Your assignment: Return only that part of the material below which starts with the line containing "- Narrow the" and goes on through the line containing "drag(667, 165, 657, 168)", restated exactly.

Provided information:
══════

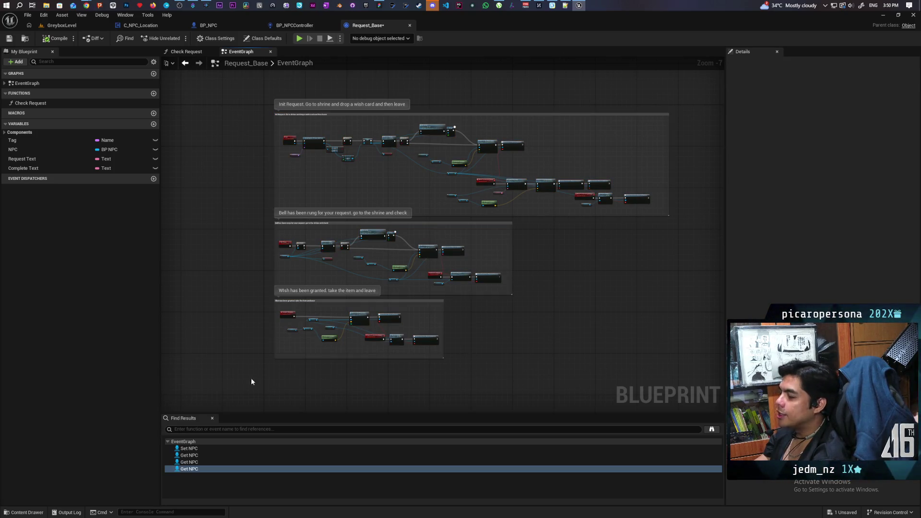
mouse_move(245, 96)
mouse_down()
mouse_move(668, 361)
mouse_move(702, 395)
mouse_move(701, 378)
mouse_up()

══════

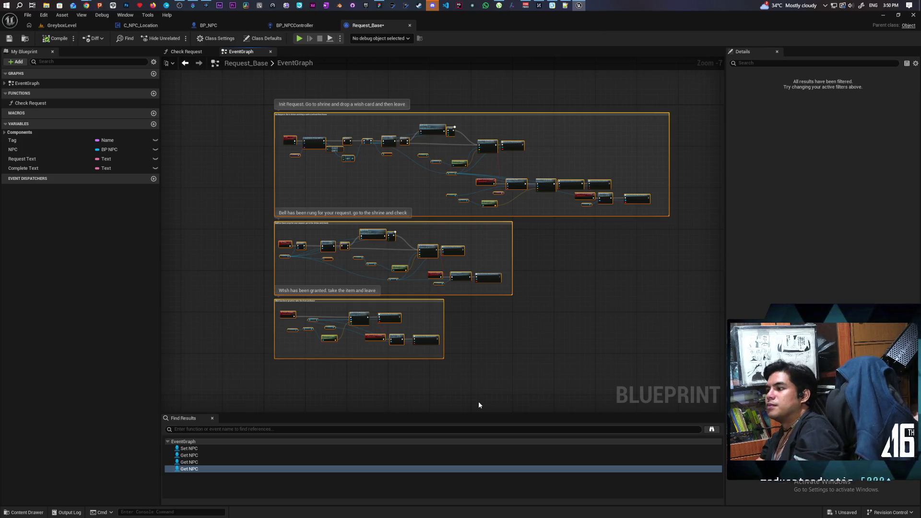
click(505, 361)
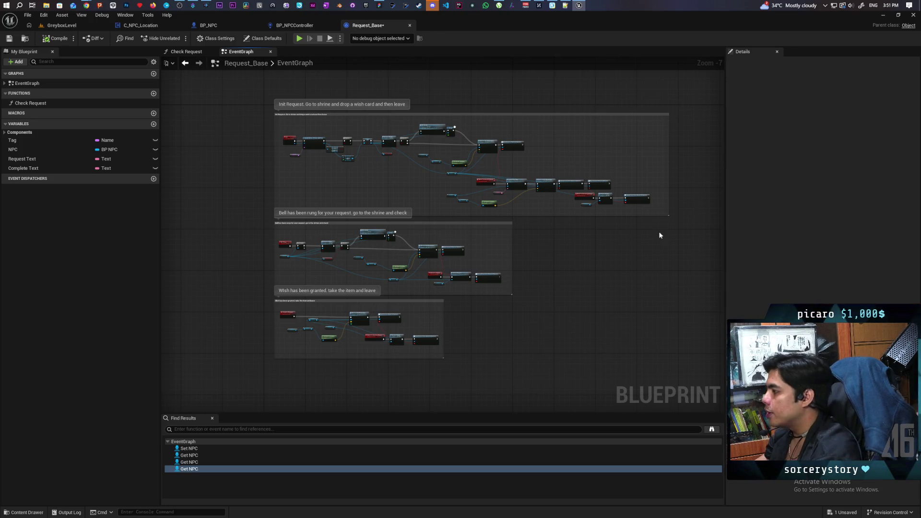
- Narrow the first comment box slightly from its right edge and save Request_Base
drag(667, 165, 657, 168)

══════

Task answer:
- Narrow the first comment box slightly from its right edge and save Request_Base
drag(667, 165, 657, 168)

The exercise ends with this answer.